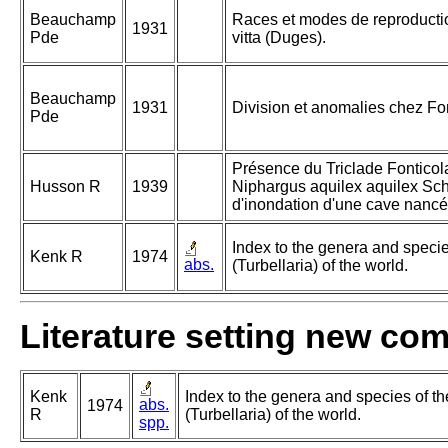
Beauchamp
Races et modes de reproductio
1931
Pde
vitta (Duges).
Beauchamp
1931
Division et anomalies chez Fon
Pde
Présence du Triclade Fonticol
Husson R
1939
Niphargus aquilex aquilex Sch
d'inondation d'une cave nanc
Index to the genera and species
Kenk R
1974
abs.
(Turbellaria) of the world.
Literature setting new co
Kenk
Index to the genera and species of th
abs.
1974
R
(Turbellaria) of the world.
spp.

◇ ◇ ◇

Every line above that holds the word "genera" should be copied out.

Index to the genera and species
Index to the genera and species of th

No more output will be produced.